Françoise Trudeau-Reeves The University of Ottawa’s Excellence in Education prizes recognize educators of exceptional quality, who provide outstanding teaching while maintaining a solid research program. Profiles of each of the seven prize winners in 2006 will appear in the Gazette
over the coming months.
In a hallway on the second floor of the Department of Mathematics and Statistics, a blackboard stands covered with a virtual forest of symbols and numbers. Students and professors typically use the board—located on the same floor as Professor Thierry Giordano’s office—between classes to continue the various discussions started during class. Giordano, recipient of the 2006 Excellence in Education Prize, approaches the board and gestures toward the various clusters of symbols: “This one wants to say something....that one does not—that is simply graffiti.”

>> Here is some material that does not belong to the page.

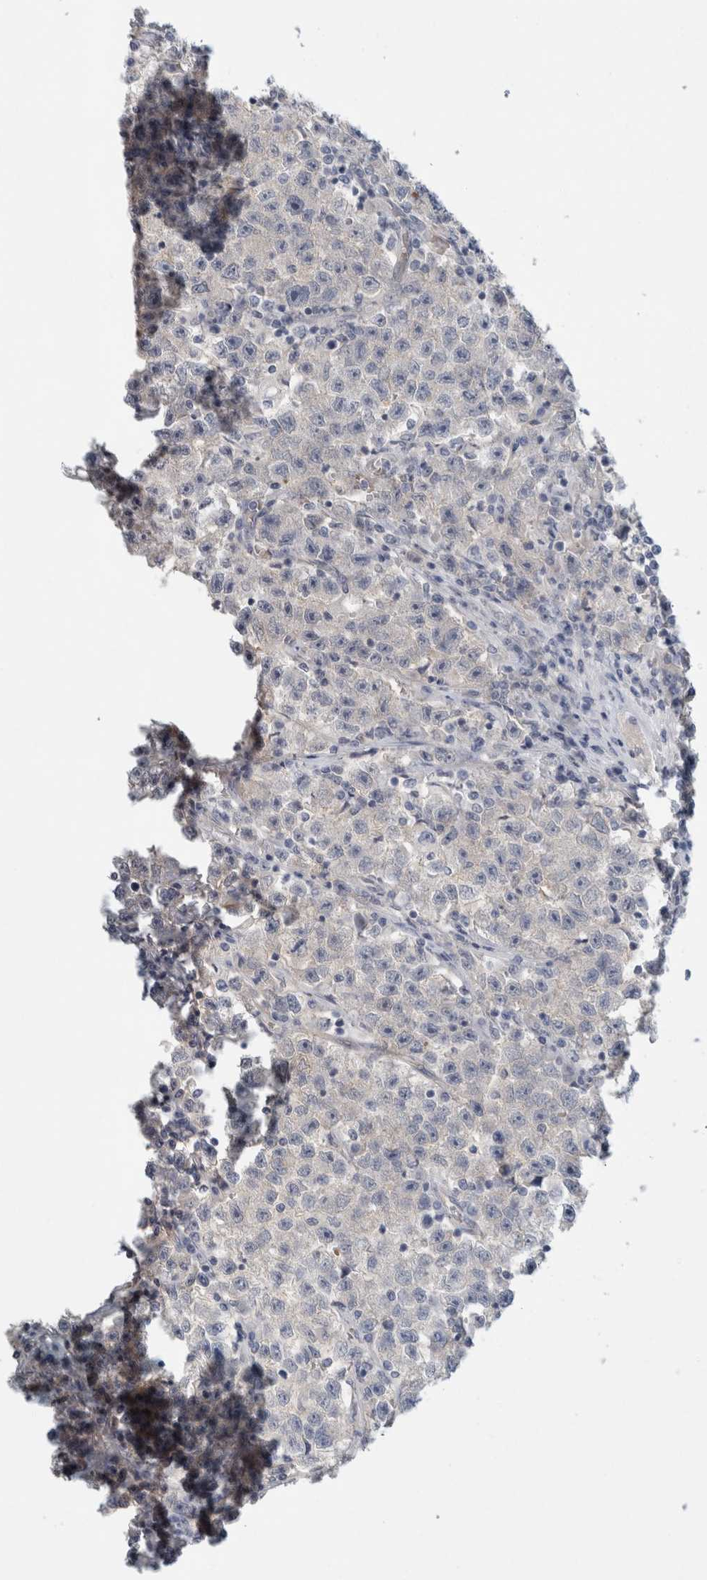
{"staining": {"intensity": "negative", "quantity": "none", "location": "none"}, "tissue": "testis cancer", "cell_type": "Tumor cells", "image_type": "cancer", "snomed": [{"axis": "morphology", "description": "Seminoma, NOS"}, {"axis": "topography", "description": "Testis"}], "caption": "Protein analysis of seminoma (testis) exhibits no significant positivity in tumor cells.", "gene": "CD55", "patient": {"sex": "male", "age": 22}}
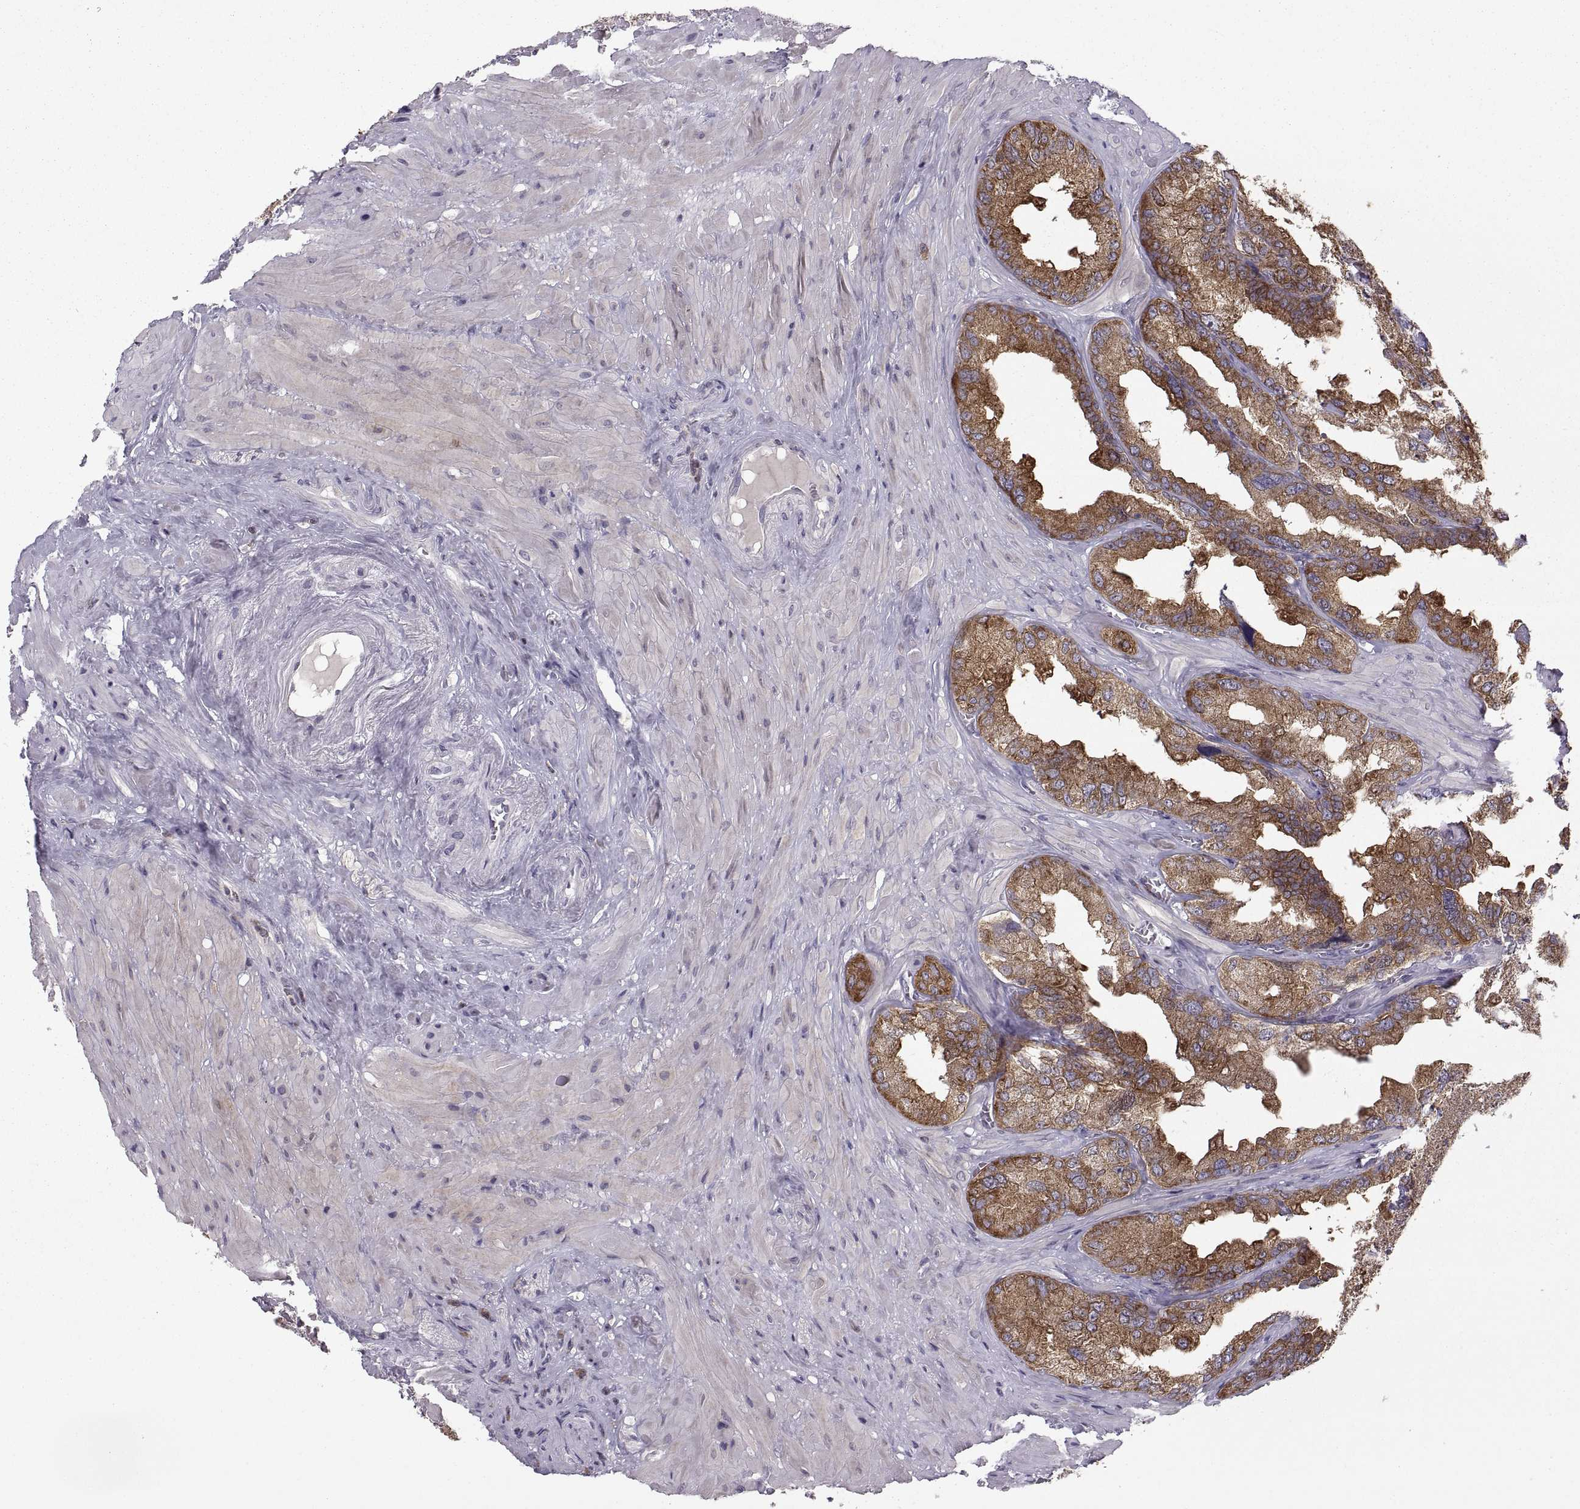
{"staining": {"intensity": "strong", "quantity": "25%-75%", "location": "cytoplasmic/membranous"}, "tissue": "seminal vesicle", "cell_type": "Glandular cells", "image_type": "normal", "snomed": [{"axis": "morphology", "description": "Normal tissue, NOS"}, {"axis": "topography", "description": "Seminal veicle"}], "caption": "A photomicrograph showing strong cytoplasmic/membranous positivity in approximately 25%-75% of glandular cells in normal seminal vesicle, as visualized by brown immunohistochemical staining.", "gene": "EZR", "patient": {"sex": "male", "age": 72}}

It is perhaps his capacity to make sense of such “forests” of mathematical concepts which so enamors the students of this highly skilled teacher. A science of rigor and logic, abstract yet absolutely fundamental, mathematics is as repulsive to some minds as it is inspiring to others.
“Mathematics is an exceedingly vibrant science,” insists Giordano, pointing out that mathematicians have made more progress since the end of the Second World War than in the entire history before it.
“Teaching mathematics can be quite challenging,” admits Giordano. This remark is aimed by and large at what he calls “service courses,” taught to students from other disciplines, from engineering to biology to administration. Most difficult of all, according to Professor Giordano, is the challenge of instilling mathematical reasoning. This kind of learning, he explains, involves an intuitive component—posing hypotheses and speculating solutions—and a more formal component which consists of showing proofs for these statements
One of the first professors to create a website for his courses, Giordano (with fellow professor Joseph Khoury) is behind such initiatives as the Problem of the Month, which will be offered to high school students in the Ottawa area this autumn. In 1998, he and colleague Barry Jessup also updated a database of problems for first-year students in linear algebra that is now continually accessed and updated.
Giordano participates in activities such the Esso-CMS summer math camps for high school students and was the lead organizer of a Fields Institute for Research in Mathematics summer school which brought more than 70 students and graduates from around the world to Ottawa for two weeks in the summer of 2005.
Returning himself from a scientific meeting in British Columbia, Giordano believes that these kinds of gatherings are essential to the growth and advancement of mathematics. “In mathematics, the solution to a problem is often inspired through discussion and debate.” All one needs is enough grey matter and a blackboard.